孙大郎先有逆子不孝,后有恶仆强词夺理。更丢人的是,在如此重要的筵席上,竟然冒出个偷窃案件。这不是要昭告天下,他孙家治家不严吗?
“你得把家里的事都捋顺了,要懂得多多为我分忧。”他一边在书房走八字步,一边说道。
乔夫人把茶碗往桌上重重一撂,翻了个白眼,说道:“难道你就没有问题吗?你那几个仆人,全府人谁看了不讨厌!动辄到处大呼小叫,生怕让人不知道咱们府里有这种乐色!”
“住口!”孙大郎提高了嗓音:“那个王妈,管事的外甥,不都是你主张带进来的人?你怎么管的家?”
乔夫人被惊得一震,声音微微发抖:“你喊什么?为了你自己那点事,这跟我又有什么关系?东西是我偷的吗?”
“你也不替我想想,赚钱容易吗?最近几个月,焦头烂额……那位大主顾,非说我们岁初卖给他的梅花是拿山桃冒充的,闹着要退钱呢!”孙大郎一屁股坐下,气得直拍大腿。
“哦?”乔夫人眼睛一转:“你又在以次充好了?”
“他怎么说那是山桃花呢?而且我明明准备的是碧桃,还不算最次呢!”
孙大郎又坐不住了,眼睛瞪得溜圆:“等等,不会是你给换了吧?”
“你什么意思?”乔夫人尖声道:“难不成我还能换了你的宝贝不成?栽赃也该有个理!”
“除了你还能是谁?要不就是姓甘的干的好事!”
“你以次充好,被人家被抓了现行,还好意思拉别人下水!”
“你知不知道那位主顾是谁?”孙大郎压低嗓音,手指指了指上面:“这里的亲王府。
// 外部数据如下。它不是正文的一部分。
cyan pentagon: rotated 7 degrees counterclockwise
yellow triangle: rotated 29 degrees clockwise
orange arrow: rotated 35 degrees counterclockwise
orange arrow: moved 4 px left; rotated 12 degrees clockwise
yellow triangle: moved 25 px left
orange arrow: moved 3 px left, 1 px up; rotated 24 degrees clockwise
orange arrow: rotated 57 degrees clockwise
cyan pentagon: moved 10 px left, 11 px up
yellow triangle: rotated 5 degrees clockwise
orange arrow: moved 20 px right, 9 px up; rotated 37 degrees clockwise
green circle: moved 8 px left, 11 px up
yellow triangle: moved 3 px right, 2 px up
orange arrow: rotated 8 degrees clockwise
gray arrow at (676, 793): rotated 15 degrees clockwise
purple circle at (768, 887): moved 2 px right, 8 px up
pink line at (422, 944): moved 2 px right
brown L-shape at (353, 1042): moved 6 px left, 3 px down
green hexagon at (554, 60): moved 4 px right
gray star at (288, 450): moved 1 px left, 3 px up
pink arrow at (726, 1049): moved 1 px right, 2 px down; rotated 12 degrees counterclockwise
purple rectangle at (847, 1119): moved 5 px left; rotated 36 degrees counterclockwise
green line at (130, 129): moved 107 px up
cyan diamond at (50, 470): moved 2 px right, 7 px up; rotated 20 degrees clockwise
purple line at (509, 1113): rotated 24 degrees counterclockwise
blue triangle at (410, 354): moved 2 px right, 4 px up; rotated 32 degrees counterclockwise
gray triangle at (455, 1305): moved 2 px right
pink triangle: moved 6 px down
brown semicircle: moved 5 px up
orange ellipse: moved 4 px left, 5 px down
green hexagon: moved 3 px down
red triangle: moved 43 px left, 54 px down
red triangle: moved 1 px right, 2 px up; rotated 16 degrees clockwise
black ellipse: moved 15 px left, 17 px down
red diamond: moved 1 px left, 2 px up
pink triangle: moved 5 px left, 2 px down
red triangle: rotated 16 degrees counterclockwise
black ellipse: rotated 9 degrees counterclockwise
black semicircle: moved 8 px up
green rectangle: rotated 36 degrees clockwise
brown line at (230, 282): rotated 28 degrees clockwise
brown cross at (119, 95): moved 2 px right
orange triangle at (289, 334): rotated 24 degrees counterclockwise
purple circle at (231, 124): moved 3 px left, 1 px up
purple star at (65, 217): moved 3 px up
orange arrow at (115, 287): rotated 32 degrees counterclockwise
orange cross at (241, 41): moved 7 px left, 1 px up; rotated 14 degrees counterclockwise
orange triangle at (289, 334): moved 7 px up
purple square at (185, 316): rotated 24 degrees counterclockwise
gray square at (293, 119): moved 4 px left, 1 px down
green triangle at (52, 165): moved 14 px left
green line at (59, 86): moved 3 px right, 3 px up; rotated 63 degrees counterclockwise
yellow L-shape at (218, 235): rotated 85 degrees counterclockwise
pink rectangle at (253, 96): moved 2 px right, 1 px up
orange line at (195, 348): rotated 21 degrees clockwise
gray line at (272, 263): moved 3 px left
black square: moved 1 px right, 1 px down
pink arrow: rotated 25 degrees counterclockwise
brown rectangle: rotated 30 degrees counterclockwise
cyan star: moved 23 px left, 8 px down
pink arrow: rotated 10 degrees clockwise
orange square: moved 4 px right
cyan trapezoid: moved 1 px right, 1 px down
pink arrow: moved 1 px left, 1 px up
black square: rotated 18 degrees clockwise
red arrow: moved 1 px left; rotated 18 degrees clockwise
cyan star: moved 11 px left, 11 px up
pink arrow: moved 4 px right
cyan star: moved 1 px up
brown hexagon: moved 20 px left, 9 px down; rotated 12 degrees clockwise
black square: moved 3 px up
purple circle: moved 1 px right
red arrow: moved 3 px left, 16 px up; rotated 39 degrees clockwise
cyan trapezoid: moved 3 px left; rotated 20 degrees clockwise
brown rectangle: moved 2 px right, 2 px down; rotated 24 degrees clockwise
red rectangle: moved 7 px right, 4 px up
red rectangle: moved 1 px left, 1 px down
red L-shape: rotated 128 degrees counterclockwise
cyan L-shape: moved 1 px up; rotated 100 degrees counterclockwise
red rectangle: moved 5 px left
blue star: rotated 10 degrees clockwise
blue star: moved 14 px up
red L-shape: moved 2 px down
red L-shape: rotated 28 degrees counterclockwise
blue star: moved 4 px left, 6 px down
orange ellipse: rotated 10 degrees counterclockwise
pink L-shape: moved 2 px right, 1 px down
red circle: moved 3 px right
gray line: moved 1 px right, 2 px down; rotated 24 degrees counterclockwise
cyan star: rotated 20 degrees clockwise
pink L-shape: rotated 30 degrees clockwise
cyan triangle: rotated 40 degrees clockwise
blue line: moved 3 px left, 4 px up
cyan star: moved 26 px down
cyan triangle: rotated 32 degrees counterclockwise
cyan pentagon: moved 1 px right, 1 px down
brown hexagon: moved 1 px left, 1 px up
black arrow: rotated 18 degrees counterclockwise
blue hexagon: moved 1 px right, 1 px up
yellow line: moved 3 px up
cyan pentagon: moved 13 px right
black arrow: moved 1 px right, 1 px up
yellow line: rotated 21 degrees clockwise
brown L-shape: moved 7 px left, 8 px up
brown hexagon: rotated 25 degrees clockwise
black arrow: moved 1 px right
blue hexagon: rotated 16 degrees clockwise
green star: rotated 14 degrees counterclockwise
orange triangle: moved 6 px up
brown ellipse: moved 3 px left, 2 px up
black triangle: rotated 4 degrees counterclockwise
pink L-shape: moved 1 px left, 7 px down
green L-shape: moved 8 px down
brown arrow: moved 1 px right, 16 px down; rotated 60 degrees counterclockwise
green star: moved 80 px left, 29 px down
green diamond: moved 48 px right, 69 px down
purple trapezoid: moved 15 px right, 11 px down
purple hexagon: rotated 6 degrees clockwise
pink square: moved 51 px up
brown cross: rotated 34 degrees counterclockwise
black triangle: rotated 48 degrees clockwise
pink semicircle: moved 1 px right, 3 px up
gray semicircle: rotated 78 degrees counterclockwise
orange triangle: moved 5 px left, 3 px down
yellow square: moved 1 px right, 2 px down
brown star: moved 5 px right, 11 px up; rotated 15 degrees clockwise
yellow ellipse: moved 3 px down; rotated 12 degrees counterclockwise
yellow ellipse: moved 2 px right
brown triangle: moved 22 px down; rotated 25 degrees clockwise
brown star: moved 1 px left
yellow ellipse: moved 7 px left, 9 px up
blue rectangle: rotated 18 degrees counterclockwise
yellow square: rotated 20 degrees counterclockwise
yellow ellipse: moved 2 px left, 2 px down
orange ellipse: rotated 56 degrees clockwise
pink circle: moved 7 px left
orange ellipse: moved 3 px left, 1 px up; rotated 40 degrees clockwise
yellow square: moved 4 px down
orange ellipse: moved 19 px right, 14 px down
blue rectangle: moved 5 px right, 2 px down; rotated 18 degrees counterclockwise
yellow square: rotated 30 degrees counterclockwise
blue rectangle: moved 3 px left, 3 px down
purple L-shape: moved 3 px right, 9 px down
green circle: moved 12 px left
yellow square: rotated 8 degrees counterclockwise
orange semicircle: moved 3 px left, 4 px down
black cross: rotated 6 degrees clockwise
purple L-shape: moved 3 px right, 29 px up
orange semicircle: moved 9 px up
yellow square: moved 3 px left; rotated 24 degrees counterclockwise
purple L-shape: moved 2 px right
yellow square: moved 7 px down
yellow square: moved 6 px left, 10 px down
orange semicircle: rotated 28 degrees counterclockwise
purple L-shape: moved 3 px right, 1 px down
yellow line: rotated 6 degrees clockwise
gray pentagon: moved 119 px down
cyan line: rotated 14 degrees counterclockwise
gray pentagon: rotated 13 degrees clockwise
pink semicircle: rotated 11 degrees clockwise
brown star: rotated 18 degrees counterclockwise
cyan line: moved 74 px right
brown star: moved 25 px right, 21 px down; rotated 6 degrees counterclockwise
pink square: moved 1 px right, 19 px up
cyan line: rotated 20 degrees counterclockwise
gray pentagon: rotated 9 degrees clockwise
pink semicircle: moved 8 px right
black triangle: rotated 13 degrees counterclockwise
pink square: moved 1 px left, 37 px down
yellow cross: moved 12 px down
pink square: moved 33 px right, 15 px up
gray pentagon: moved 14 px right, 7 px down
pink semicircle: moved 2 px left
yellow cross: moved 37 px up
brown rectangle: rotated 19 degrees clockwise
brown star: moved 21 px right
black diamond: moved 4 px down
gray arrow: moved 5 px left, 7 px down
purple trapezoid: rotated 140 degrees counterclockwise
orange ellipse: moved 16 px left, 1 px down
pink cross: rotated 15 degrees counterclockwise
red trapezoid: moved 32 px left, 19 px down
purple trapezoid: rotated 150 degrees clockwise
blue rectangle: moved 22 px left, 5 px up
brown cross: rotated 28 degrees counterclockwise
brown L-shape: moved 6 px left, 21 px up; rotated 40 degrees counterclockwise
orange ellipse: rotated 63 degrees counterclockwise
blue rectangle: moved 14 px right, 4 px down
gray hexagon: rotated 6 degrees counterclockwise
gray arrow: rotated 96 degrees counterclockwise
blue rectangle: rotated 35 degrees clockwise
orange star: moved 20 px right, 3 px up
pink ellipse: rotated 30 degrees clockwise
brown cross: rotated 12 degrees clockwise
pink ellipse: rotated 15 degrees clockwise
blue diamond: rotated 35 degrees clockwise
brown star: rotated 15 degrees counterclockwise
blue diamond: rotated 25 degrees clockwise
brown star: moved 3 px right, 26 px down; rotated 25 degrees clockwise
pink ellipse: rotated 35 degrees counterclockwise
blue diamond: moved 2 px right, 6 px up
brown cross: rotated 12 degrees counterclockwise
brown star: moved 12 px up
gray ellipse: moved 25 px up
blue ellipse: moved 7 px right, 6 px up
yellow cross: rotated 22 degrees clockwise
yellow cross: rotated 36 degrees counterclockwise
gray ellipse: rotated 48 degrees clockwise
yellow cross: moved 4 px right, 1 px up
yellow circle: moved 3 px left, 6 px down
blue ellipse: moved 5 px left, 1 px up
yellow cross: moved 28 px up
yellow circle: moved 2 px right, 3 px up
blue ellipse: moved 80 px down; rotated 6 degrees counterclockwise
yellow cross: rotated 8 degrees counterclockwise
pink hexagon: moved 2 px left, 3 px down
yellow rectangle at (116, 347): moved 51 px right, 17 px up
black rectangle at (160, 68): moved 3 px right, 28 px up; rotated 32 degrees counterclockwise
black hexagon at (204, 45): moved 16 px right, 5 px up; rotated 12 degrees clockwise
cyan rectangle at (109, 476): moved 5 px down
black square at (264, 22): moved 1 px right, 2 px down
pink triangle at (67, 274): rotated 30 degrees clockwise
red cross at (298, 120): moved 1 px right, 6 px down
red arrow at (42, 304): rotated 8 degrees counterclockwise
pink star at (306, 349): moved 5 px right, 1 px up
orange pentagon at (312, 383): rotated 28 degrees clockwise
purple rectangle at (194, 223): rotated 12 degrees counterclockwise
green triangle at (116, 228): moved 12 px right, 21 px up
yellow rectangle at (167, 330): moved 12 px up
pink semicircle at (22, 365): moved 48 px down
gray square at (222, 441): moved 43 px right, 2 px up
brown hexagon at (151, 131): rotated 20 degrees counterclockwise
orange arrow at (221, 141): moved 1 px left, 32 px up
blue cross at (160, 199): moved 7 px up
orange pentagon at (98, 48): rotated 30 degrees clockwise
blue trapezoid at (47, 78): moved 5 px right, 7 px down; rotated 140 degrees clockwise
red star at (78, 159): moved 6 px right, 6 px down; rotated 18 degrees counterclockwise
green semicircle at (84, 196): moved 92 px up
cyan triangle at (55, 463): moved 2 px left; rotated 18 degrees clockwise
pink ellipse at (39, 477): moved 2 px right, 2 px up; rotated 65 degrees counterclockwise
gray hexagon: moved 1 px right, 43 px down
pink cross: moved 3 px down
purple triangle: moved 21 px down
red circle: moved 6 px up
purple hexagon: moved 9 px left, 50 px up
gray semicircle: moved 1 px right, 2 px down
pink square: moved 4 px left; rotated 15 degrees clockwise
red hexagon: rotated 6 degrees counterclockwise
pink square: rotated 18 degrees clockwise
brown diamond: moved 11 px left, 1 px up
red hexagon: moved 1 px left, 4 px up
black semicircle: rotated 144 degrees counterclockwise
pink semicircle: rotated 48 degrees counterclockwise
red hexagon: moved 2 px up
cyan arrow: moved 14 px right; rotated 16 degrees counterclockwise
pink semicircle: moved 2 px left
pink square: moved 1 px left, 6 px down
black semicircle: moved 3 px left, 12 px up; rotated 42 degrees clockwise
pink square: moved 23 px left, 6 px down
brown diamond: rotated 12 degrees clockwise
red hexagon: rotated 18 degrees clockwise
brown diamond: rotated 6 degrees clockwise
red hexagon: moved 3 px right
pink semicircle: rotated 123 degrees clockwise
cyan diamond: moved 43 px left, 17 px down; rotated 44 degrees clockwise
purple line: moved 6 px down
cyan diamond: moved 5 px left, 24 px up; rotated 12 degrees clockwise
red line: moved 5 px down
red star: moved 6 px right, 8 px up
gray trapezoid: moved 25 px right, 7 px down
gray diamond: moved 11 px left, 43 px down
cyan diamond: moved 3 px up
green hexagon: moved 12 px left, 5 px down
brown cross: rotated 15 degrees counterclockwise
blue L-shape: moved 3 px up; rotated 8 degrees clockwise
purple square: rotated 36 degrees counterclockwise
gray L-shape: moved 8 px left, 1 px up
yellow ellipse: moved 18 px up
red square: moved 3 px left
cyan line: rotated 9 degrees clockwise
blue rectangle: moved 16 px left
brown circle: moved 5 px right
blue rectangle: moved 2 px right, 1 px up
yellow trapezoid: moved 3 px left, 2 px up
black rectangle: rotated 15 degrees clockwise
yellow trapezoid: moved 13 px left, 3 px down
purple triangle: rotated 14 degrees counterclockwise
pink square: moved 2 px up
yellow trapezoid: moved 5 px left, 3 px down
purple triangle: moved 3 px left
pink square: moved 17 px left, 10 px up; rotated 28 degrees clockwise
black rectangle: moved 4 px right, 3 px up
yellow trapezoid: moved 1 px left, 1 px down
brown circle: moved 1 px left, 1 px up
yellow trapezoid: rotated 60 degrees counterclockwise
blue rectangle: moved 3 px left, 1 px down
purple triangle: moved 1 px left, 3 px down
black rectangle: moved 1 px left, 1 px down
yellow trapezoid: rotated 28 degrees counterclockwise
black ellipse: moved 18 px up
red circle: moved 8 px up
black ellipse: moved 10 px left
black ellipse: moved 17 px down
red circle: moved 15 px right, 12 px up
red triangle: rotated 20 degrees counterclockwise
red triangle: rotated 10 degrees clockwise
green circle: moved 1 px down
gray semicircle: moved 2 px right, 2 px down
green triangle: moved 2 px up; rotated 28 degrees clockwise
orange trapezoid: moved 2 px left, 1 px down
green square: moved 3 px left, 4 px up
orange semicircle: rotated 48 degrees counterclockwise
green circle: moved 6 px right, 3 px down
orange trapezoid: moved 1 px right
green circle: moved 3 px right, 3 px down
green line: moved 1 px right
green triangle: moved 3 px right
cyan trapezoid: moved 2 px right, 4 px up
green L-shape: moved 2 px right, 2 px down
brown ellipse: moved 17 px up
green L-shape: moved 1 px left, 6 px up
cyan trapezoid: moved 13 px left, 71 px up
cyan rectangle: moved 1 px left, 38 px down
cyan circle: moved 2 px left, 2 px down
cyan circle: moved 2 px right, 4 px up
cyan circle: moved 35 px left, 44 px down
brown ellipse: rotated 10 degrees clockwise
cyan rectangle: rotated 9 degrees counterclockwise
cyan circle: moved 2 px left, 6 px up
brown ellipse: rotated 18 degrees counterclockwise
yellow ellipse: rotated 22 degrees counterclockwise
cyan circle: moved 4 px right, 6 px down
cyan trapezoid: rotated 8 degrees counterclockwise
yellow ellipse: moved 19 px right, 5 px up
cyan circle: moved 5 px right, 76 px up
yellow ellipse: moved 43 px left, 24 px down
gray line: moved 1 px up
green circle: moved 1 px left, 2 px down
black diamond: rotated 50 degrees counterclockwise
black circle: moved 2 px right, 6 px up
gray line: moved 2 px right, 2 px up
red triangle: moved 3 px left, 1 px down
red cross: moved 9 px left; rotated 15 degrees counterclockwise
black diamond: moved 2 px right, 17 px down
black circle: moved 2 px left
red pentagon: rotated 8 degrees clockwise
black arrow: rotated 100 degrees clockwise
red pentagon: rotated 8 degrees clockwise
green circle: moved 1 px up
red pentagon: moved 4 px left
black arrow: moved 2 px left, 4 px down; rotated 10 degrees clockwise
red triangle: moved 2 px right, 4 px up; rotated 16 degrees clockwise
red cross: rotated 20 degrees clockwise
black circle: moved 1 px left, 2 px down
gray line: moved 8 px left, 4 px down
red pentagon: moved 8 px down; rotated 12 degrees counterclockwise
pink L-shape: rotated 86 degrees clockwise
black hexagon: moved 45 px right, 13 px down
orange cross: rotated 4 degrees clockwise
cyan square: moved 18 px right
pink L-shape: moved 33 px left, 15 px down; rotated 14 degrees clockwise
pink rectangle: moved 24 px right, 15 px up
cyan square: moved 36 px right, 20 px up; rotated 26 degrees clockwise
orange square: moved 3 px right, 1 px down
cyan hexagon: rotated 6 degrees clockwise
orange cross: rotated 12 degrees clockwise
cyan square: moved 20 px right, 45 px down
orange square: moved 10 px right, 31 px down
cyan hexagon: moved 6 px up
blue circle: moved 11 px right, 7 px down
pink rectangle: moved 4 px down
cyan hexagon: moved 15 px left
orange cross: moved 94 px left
你是不是靠着赚差价填补体己呢?就你那点衣服胭脂头面,比我的生意还重要吗?人家现在要按照梅花的价格赔!你是不是想把我赔得就剩个亵裤才高兴?”
“哎呦,王府?好啊,你连人家王爷的东西都敢打小心思!你忘了铺子是跟谁租的?在这玩灯下黑呢?!”
孙府作为花商,产业众多。除了庄田,最重要的便是花市。孙大郎为了寻求庇佑,在惠王府的沿街地产租了位置。按规矩,此处系惠王从朝廷奏讨获得。王府地盘下,税收进的是亲王的腰包,朝廷收不到。依托亲王府势力,店铺不用向税课司及户部交税,免了官差麻烦,位置也极好。
“你就知道说风凉话!”
二人沉默地坐了一会儿,还是孙大郎先开了口:“本来说好的近期去查勘一番,讨论一下处理结果,结果呢,前些天我遣人去,看门的竟给我们轰出去了,说他们殿下现在没工夫搭理我们。都不知道抽的什么风!”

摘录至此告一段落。